Activity 1-4

Adapted from Brown University CSCI0931. Used with Permission.

Task 1: Building a small similarity matrix

  1. Copy and save ACT1-4_starter to your Google Drive. Open it in your Google Drive.
  2. This sheet contains most of the work that you've done so far (except for the "compare with any legislator" thing that we did in the last activity). We're going to use it to build a table that shows, for any pair of legislators, how similar their records are. That means that we'll build a table where each row is labelled by a legislator, and each column is labelled by a legislator, and the cell in the 12th row, 3rd column will tell us how much the 12th legislator and the 3rd legislator are alike.
    The spreadsheet has many tabs; using the first few, you'll solve the "how similar" problem for a very small group of legislators: just six legislators and thirteen votes --- small enough that you can easily work out the similarity between two of them by hand. When you get the computations for this small group all worked out, you can extend to working with the full set of data.
    We've done a few things to make your life simpler: The sheet called 6LegislatorsPivotTable will be the starting point for your work today. Open that tab and look at the data. Which two legislators look most similar to you?
  3. Suppose we took the first two rows of the table -- Starry and Lee Cheuk-yan's votes -- and did a SUMPRODUCT with them. As discussed earlier, this would count the number of agreements minus the number of disagreements. What value do you get, doing this by hand? Check with your neighbor to be sure you agree.
  4. If we did the same thing with the absolute values of those two rows, we'd get the number of agreements PLUS the number of disagreements. What value do you get, doing this by hand?
  5. Because we're later going to want the sum you computed in the last problem, we're going to copy the pivot table, but replace the numbers with their absolute values. Do this in the tab called 6LAbsPivotTable.
  6. Now, in the 6LDifference tab, make a table whose row-labels and column-labels are both those from the pivot table (i.e., the rows are labelled by legislator names, and so are the columns). Use FORMULAS to create these labels rather than copying and pasting. Hint: "Transpose" may help you.
  7. Now use an MMULT formula to fill in the agree-minus-disagree numbers for all pairs of senators in that table.
  8. On the 6LSum tab, make a similar table, with the same row and column labels, but with the entries being the number of agreements-plus-disagreements for each pair of senators.
  9. Pick an entry of this table at random, and compare the value in the SUM table to the value in the DIFFERENCE table. Which should be a larger number? Is it?
  10. Finally, in the 6LSimilarityTable tab, once again use legislator-names for row and column labels, and for each legislator-legislator pair, put the ratio of agree-minus-disagree to agree-plus-disagree in the corresponding row and column. (Do this for the first legislator-legislator pair, i.e., Starry-Lee Cheuk-yan, and then use "fill" to do the others. Do you need to worry about absolute references versus relative references as you fill?)
  11. With your neighbor, calculate by hand what the three entries above the diagonal should be, and make sure that these are the answers you got.

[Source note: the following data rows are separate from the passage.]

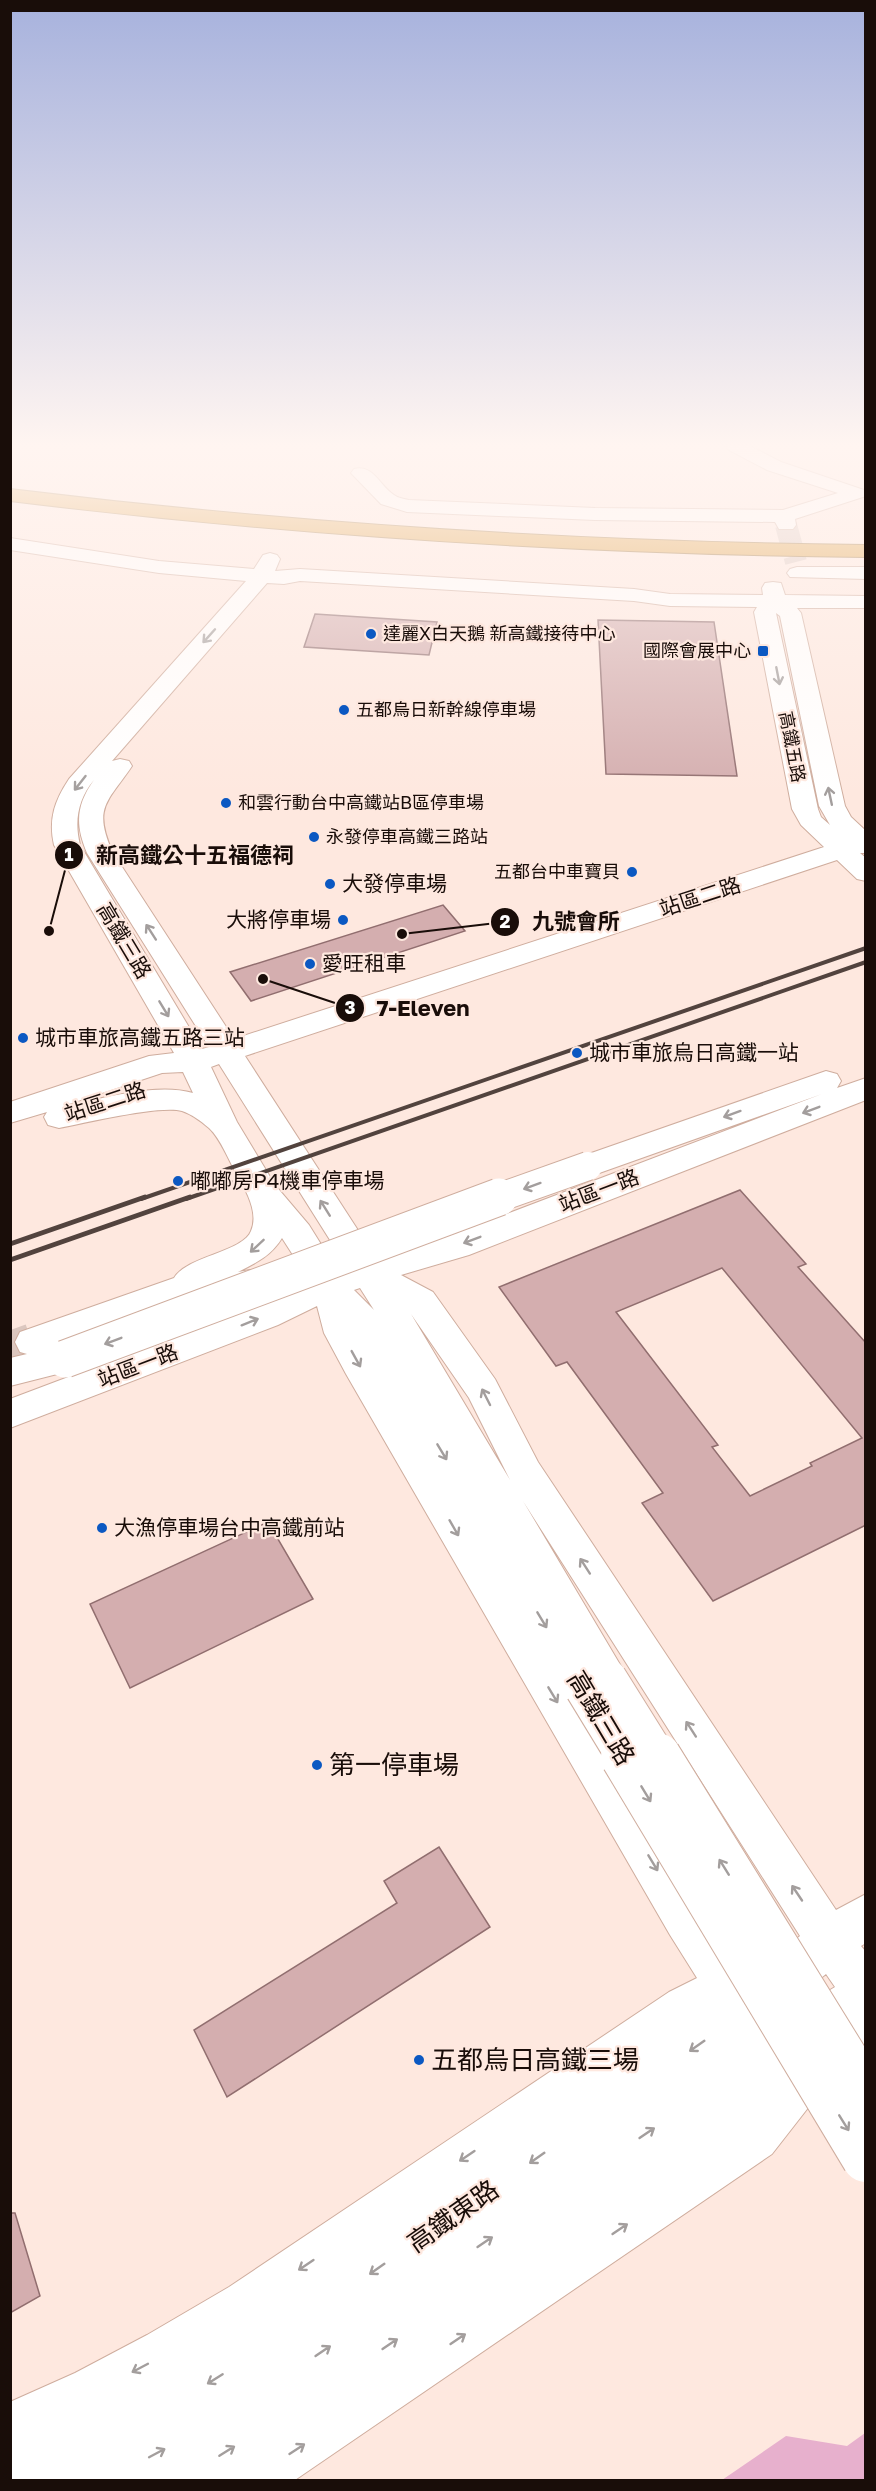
<svg xmlns="http://www.w3.org/2000/svg" width="876" height="2491" viewBox="0 0 876 2491" font-family="'Golos Text','Noto Sans TC',sans-serif">
  <style>
    .water { fill: #e7b0cd }
    .building { fill: #d4aeaf; stroke: #916e6f; stroke-width: 1.5; fill-rule: evenodd }
    .lines { fill: none; stroke-linecap: round; stroke-linejoin: round }
    .minor-tunnel-far1 { stroke: #dcc7bf; stroke-width: 22; stroke-dasharray: 22 10; stroke-linecap: butt }
    .minor-tunnel { stroke: #dcc7bf; stroke-width: 37; stroke-dasharray: 37 19; stroke-linecap: butt }
    .minor-casing { stroke: #cfad9e; stroke-width: 2 }
    .highway-casing { stroke: #996c2e; stroke-width: 2 }
    .minor { fill: #fff; fill-rule: evenodd }
    .highway { fill: #de9f42; fill-rule: evenodd }
    .rail-far1 { stroke: #52433e; stroke-width: 4 }
    .rail { stroke: #52433e; stroke-width: 5 }
    .minor-bridge-far2-casing { stroke: #cfad9e; stroke-width: 30; stroke-linecap: butt }
    .minor-bridge-far1-casing { stroke: #cfad9e; stroke-width: 39; stroke-linecap: butt }
    .minor-bridge-casing { stroke: #cfad9e; stroke-width: 50; stroke-linecap: butt }
    .minor-bridge-far2 { stroke: #fff; stroke-width: 28 }
    .minor-bridge-far1 { stroke: #fff; stroke-width: 37 }
    .minor-bridge { stroke: #fff; stroke-width: 48 }
    .oneway { stroke: #a39e9d }
    .poi-dot { fill: #0b58c2; stroke: #fee8df; stroke-width: 2 }
    .labels { text-anchor: middle; stroke-width: 4.5; stroke-linejoin: round; paint-order: stroke }
    .far-poi-label { font-size: 18px; fill: #190d09; stroke: #fee8df; text-anchor: start }
    .far-street-label { font-size: 18px; fill: #190d09; stroke: #fee8df }
    .poi-label { font-size: 21px; fill: #190d09; stroke: #fee8df; text-anchor: start }
    .street-label { font-size: 21px; fill: #190d09; stroke: #fee8df }
    .near-street-label { font-size: 26px; fill: #190d09; stroke: #fee8df }
    .near-poi-label { font-size: 26px; fill: #190d09; stroke: #fee8df; text-anchor: start }
    .leader { fill: none; stroke: #190d09; stroke-width: 2 }
    .callout-dot { fill: #190d09; stroke: #fee8df; stroke-width: 2 }
    .mark-label { font-size: 18px; text-anchor: middle; font-weight: bold; fill: #fff }
    .callout-label { font-size: 22px; text-anchor: middle; font-weight: bold; fill: #190d09; stroke: #fee8df; stroke-width: 4.5; stroke-linejoin: round; paint-order: stroke }
  </style>
  <rect width="100%" height="100%" fill="#fee8df"/>
  <path class="water" d="M865 2433V2480H722L786 2436 847 2446Z"/>
  <g class="building">
    <path d="M315 614 437 622 429 655 304 647Z"/>
    <path d="M598 620 714 622 737 776 606 774Z"/>
    <path d="M443 905 465 931 251 1001 230 972Z"/>
    <path d="M740 1190 806 1264 798 1267 866 1343V1525L713 1601 642 1503 663 1493 567 1362 556 1366 499 1287ZM722 1268 862 1438 810 1463 812 1466 750 1496 712 1447 718 1445 616 1312Z"/>
    <path d="M268 1522 313 1599 130 1688 90 1604Z"/>
    <path d="M439 1847 490 1927 227 2097 194 2030 397 1903 384 1881Z"/>
    <path d="M10 2213H15L40 2296 10 2313Z"/>
  </g>
  <g class="lines">
    <path class="minor-tunnel-far1" d="M786 525 796 562"/>
    <path class="minor-tunnel" d="M10 1350 32 1342"/>
    <g class="minor-casing">
      <g id="minor">
        <path d="M727 446H750L781 462 864 490 866 496 795 519 796 525 793 529H779L775 522 595 520 407 512 381 504 351 473 354 469C373 464 380 486 394 495 398 498 404 499 409 500L595 508 783 510 838 493 767 470 729 450Z"/>
        <path d="M10 538 159 561 254 569 263 555 270 553 277 555 280 559 275 571 300 569 634 589 670 594 763 595 762 588 765 583 773 582 781 583 785 595 866 596V608H797L801 613 845 806 851 817 866 831V853H860L866 858V881L857 879 837 860 245 1056 376 1258 446 1237 822 1094 588 1177 577 1174 572 1166 577 1158 826 1071 837 1074 841 1081 837 1088 866 1078V1100L469 1255 401 1275 433 1292 495 1379 538 1462 836 1910 866 1894V1943L861 1946 866 1952V2071L811 2104 772 2154 295 2480H10V2402L75 2373 147 2335 229 2287 669 1992 697 1978 670 1935 346 1374 324 1333 317 1306 278 1325 10 1428V1399L254 1307 309 1280 282 1238C271 1256 256 1263 238 1272L250 1270 262 1274 267 1283 262 1292 250 1296 175 1304 56 1347 65 1345 77 1349 83 1359 77 1369 10 1386V1358L27 1354 20 1352 15 1342 20 1332 174 1278C187 1256 243 1252 251 1231 259 1213 246 1190 237 1175 229 1161 221 1139 209 1128 201 1121 191 1114 182 1111 160 1105 85 1123 59 1128L48 1125 44 1117 47 1112 10 1123V1102L149 1056 174 1053 54 845C48 819 55 800 69 779L246 581 159 573 10 550ZM300 581 634 601 670 606 757 607 754 612 792 809 801 825 824 847 234 1039 113 853C92 807 108 802 132 766L129 761 120 759 112 761 267 583 284 584ZM776 613 780 616 819 806 830 825 821 817 818 809ZM94 780C76 805 75 825 87 853L209 1047 202 1049 80 845C74 821 78 799 94 780ZM219 1064 347 1267 337 1270 309 1225 275 1185 237 1122 211 1067ZM183 1072 193 1093C156 1082 104 1099 66 1105L162 1073ZM360 1288 374 1310 354 1290ZM411 1314 469 1398 510 1480ZM523 1501 800 1936 784 1949 773 1944 739 1959 702 1903 584 1708 598 1702 602 1694 608 1697 622 1691 628 1678ZM826 1974 835 1987 779 2021 775 2015Z"/>
        <path d="M797 567H866V579L790 577 787 573 790 569Z"/>
      </g>
    </g>
    <g class="highway-casing">
      <path id="highway" d="M10 489C295 524 579 542 866 545V557C579 554 295 536 10 501Z"/>
    </g>
    <use href="#minor" class="minor"/>
    <use href="#highway" class="highway"/>
    <g class="rail-far1">
      <path d="M141 1199 866 948"/>
      <path d="M186 1199 866 962"/>
    </g>
    <g class="rail">
      <path d="M10 1244 145 1197"/>
      <path d="M10 1260 190 1197"/>
    </g>
    <g class="minor-bridge-far2-casing">
      <path id="minor-bridge-far2" d="M495 1199 588 1166"/>
    </g>
    <g class="minor-bridge-far1-casing">
      <g id="minor-bridge-far1">
        <path d="M65 1359 499 1197"/>
        <path d="M608 1678 658 1758"/>
        <path d="M584 1689 626 1758"/>
      </g>
    </g>
    <g class="minor-bridge-casing">
      <g id="minor-bridge">
        <path d="M625 1757 866 2158"/>
        <path d="M657 1757 866 2095"/>
      </g>
    </g>
    <use href="#minor-bridge-far2" class="minor-bridge-far2"/>
    <use href="#minor-bridge-far1" class="minor-bridge-far1"/>
    <use href="#minor-bridge" class="minor-bridge"/>
  </g>
  <defs><path id="oneway-shaft" d="M-6 0H5M1.5-3L5.5 0L1.5 3" fill="none" stroke-width="1.6" stroke-linecap="round" stroke-linejoin="round" transform="scale(1.5)"/></defs>
  <g class="oneway">
    <use href="#oneway-shaft" transform="translate(209 636) rotate(132)"/>
    <use href="#oneway-shaft" transform="translate(778 676) rotate(79)"/>
    <use href="#oneway-shaft" transform="translate(80 783) rotate(128)"/>
    <use href="#oneway-shaft" transform="translate(830 796) rotate(-102)"/>
    <use href="#oneway-shaft" transform="translate(151 932) rotate(-123)"/>
    <use href="#oneway-shaft" transform="translate(164 1009) rotate(59)"/>
    <use href="#oneway-shaft" transform="translate(811 1110) rotate(159)"/>
    <use href="#oneway-shaft" transform="translate(732 1114) rotate(160)"/>
    <use href="#oneway-shaft" transform="translate(532 1186) rotate(160)"/>
    <use href="#oneway-shaft" transform="translate(325 1208) rotate(-122)"/>
    <use href="#oneway-shaft" transform="translate(472 1240) rotate(159)"/>
    <use href="#oneway-shaft" transform="translate(257 1246) rotate(137)"/>
    <use href="#oneway-shaft" transform="translate(250 1322) rotate(-22)"/>
    <use href="#oneway-shaft" transform="translate(113 1341) rotate(159)"/>
    <use href="#oneway-shaft" transform="translate(356 1359) rotate(61)"/>
    <use href="#oneway-shaft" transform="translate(486 1397) rotate(-117)"/>
    <use href="#oneway-shaft" transform="translate(442 1452) rotate(59)"/>
    <use href="#oneway-shaft" transform="translate(454 1528) rotate(60)"/>
    <use href="#oneway-shaft" transform="translate(585 1566) rotate(-123)"/>
    <use href="#oneway-shaft" transform="translate(542 1620) rotate(59)"/>
    <use href="#oneway-shaft" transform="translate(553 1695) rotate(59)"/>
    <use href="#oneway-shaft" transform="translate(691 1729) rotate(-123)"/>
    <use href="#oneway-shaft" transform="translate(646 1794) rotate(59)"/>
    <use href="#oneway-shaft" transform="translate(653 1863) rotate(59)"/>
    <use href="#oneway-shaft" transform="translate(724 1867) rotate(-122)"/>
    <use href="#oneway-shaft" transform="translate(797 1893) rotate(-124)"/>
    <use href="#oneway-shaft" transform="translate(697 2046) rotate(145)"/>
    <use href="#oneway-shaft" transform="translate(844 2123) rotate(58)"/>
    <use href="#oneway-shaft" transform="translate(647 2133) rotate(-34)"/>
    <use href="#oneway-shaft" transform="translate(467 2156) rotate(146)"/>
    <use href="#oneway-shaft" transform="translate(537 2158) rotate(145)"/>
    <use href="#oneway-shaft" transform="translate(620 2229) rotate(-34)"/>
    <use href="#oneway-shaft" transform="translate(485 2242) rotate(-34)"/>
    <use href="#oneway-shaft" transform="translate(306 2265) rotate(146)"/>
    <use href="#oneway-shaft" transform="translate(377 2269) rotate(145)"/>
    <use href="#oneway-shaft" transform="translate(458 2339) rotate(-34)"/>
    <use href="#oneway-shaft" transform="translate(390 2344) rotate(-34)"/>
    <use href="#oneway-shaft" transform="translate(323 2351) rotate(-34)"/>
    <use href="#oneway-shaft" transform="translate(140 2368) rotate(152)"/>
    <use href="#oneway-shaft" transform="translate(215 2379) rotate(148)"/>
    <use href="#oneway-shaft" transform="translate(297 2449) rotate(-33)"/>
    <use href="#oneway-shaft" transform="translate(227 2451) rotate(-32)"/>
    <use href="#oneway-shaft" transform="translate(157 2453) rotate(-28)"/>
  </g>
  <linearGradient id="sky" x2="0" y2="1"><stop stop-color="#a7b2dd"/><stop offset="0.56" stop-color="#fff5f1"/><stop offset="1" stop-color="#fff5f1" stop-opacity="0"/></linearGradient>
  <rect width="876" height="795" fill="url(#sky)"/>
  <g class="poi-dot">
    <circle cx="371" cy="634" r="6"/>
    <rect x="757" y="645" width="12" height="12" rx="3"/>
    <circle cx="344" cy="710" r="6"/>
    <circle cx="226" cy="803" r="6"/>
    <circle cx="314" cy="837" r="6"/>
    <circle cx="632" cy="872" r="6"/>
    <circle cx="330" cy="884" r="6"/>
    <circle cx="343" cy="920" r="6"/>
    <circle cx="310" cy="964" r="6"/>
    <circle cx="23" cy="1038" r="6"/>
    <circle cx="577" cy="1053" r="6"/>
    <circle cx="178" cy="1181" r="6"/>
    <circle cx="102" cy="1528" r="6"/>
    <circle cx="317" cy="1765" r="6"/>
    <circle cx="419" cy="2060" r="6"/>
  </g>
  <g class="labels">
    <g class="far-poi-label">
      <text x="383" y="640">達麗X白天鵝 新高鐵接待中心</text>
      <text x="751" y="657" text-anchor="end">國際會展中心</text>
      <text x="356" y="716">五都烏日新幹線停車場</text>
      <text x="238" y="809">和雲行動台中高鐵站B區停車場</text>
      <text x="326" y="843">永發停車高鐵三路站</text>
      <text x="620" y="878" text-anchor="end">五都台中車寶貝</text>
    </g>
    <g class="far-street-label">
      <text transform="translate(792 747) rotate(79)" y="6">高鐵五路</text>
    </g>
    <g class="poi-label">
      <text x="342" y="891">大發停車場</text>
      <text x="331" y="927" text-anchor="end">大將停車場</text>
      <text x="322" y="971">愛旺租車</text>
      <text x="35" y="1045">城市車旅高鐵五路三站</text>
      <text x="589" y="1060">城市車旅烏日高鐵一站</text>
      <text x="190" y="1188">嘟嘟房P4機車停車場</text>
      <text x="114" y="1535">大漁停車場台中高鐵前站</text>
    </g>
    <g class="street-label">
      <text transform="translate(700 897) rotate(-18)" y="7">站區二路</text>
      <text transform="translate(124 941) rotate(59)" y="7">高鐵三路</text>
      <text transform="translate(105 1102) rotate(-18)" y="7">站區二路</text>
      <text transform="translate(599 1191) rotate(-21)" y="7">站區一路</text>
      <text transform="translate(138 1366) rotate(-21)" y="7">站區一路</text>
    </g>
    <g class="near-street-label">
      <text transform="translate(601 1718) rotate(59)" y="9">高鐵三路</text>
      <text transform="translate(453 2216) rotate(-35)" y="9">高鐵東路</text>
    </g>
    <g class="near-poi-label">
      <text x="329" y="1774">第一停車場</text>
      <text x="431" y="2069">五都烏日高鐵三場</text>
    </g>
  </g>
  <path class="leader" d="M49 931L69 855M402 934L505 922M263 979L350 1008"/>
  <g class="callout-dot">
    <circle cx="49" cy="931" r="6"/>
    <circle cx="402" cy="934" r="6"/>
    <circle cx="263" cy="979" r="6"/>
    <circle cx="69" cy="855" r="15"/>
    <circle cx="505" cy="922" r="15"/>
    <circle cx="350" cy="1008" r="15"/>
  </g>
  <g class="mark-label">
    <text x="69" y="861">1</text>
    <text x="505" y="928">2</text>
    <text x="350" y="1014">3</text>
  </g>
  <g class="callout-label">
    <text x="195" y="863">新高鐵公十五福德祠</text>
    <text x="576" y="929">九號會所</text>
    <text x="423" y="1016">7-Eleven</text>
  </g>
  <rect width="876" height="2491" fill="none" stroke="#190d09" stroke-width="24"/>
</svg>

Task 2: Building the big similarity matrix

  1. Repeat each of the tasks you just did for four legislators, but do it for the much larger group of legislators represented in the LegcoData tab. The pivot table for the legislators is in the FlippedPivotTable tab, and the space you need for the subsequent computations is provided by other tabs with parallel names. Be sure, in each tab, to put the legislators' names in the first row and column.
  2. When you're done, look at the SimilarityVisulization tab, where a copy of your table is shown, but with the cells colored by value. Dark green is strong agreement, dark red is strong disagreement. Explain why the diagonal is all dark green.
  3. The color coding was done using a kind of crude conditional formatting: values greater than 0.8 were made dark green; those greater than 0.6 we a less dark green, and so on. Click on cell B2 and go to Format > Conditional Formatting to see how this was done. The order of the rules is important: if a cell satisfies some rule, then a color gets used and the rest of the rules are ignored. What would happen if we swapped the first two rules and the value in the cell was 0.9? What color would be used?
  4. This kind of conditional formatting is not very sophisticated. Excel has cleverer formatting rules, which we'll use to better understand the data. For now, just look at the data and colors and ask "What does a dark green square that's NOT on the diagonal tell me? What about a dark red square?"
  5. (To get a better sense of the data, you can try to reorder the legislators so that the "similar" blocks are next to each other. The easiest way to do this is to make a new FlippedPivotTable (call it FlippedPivotTableOrig) and then to make FlippedPivotTable a values-only copy of FlippedPivotTableOrig. You can then swap rows and columns, and the parallel sheets should update to reflect the new ordering. And, if you ever get into trouble and mess up the sheet, all you need to do is to re-copy the values over, and you get the original sheet back.)